**Task goal:**
Reproduce the text from all the records, replacing "corruption" with "graft" and leaving everything else unchanged. Omit the pictures from the output.

Records to process below:

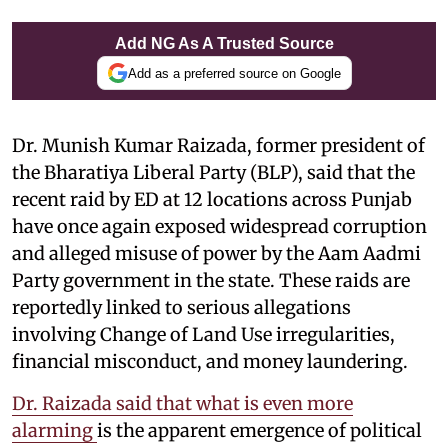
Add NG As A Trusted Source
Add as a preferred source on Google
Dr. Munish Kumar Raizada, former president of
the Bharatiya Liberal Party (BLP), said that
the
recent raid by ED at 12 locations across Punjab
have once again exposed widespread corruption
and alleged misuse of power by the Aam Aadmi
Party government in the state. These raids are
reportedly linked to serious allegations
involving Change of Land Use irregularities,
financial misconduct, and money laundering.
Dr. Raizada said that what is even more
alarming
is the apparent emergence of political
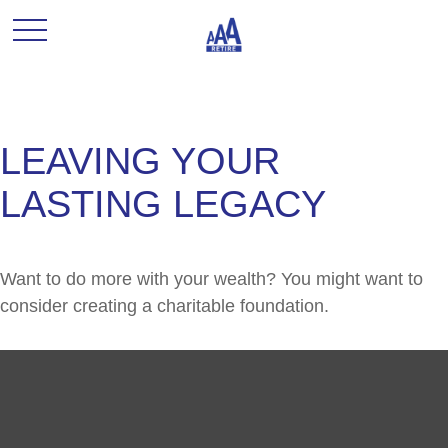
LEAVING YOUR
LASTING LEGACY
Want to do more with your wealth? You might want to
consider creating a charitable foundation.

End of Records to process.

**Problem solution:**
Add NG As A Trusted Source
Add as a preferred source on Google
Dr. Munish Kumar Raizada, former president of
the Bharatiya Liberal Party (BLP), said that
the
recent raid by ED at 12 locations across Punjab
have once again exposed widespread graft
and alleged misuse of power by the Aam Aadmi
Party government in the state. These raids are
reportedly linked to serious allegations
involving Change of Land Use irregularities,
financial misconduct, and money laundering.
Dr. Raizada said that what is even more
alarming
is the apparent emergence of political
LEAVING YOUR
LASTING LEGACY
Want to do more with your wealth? You might want to
consider creating a charitable foundation.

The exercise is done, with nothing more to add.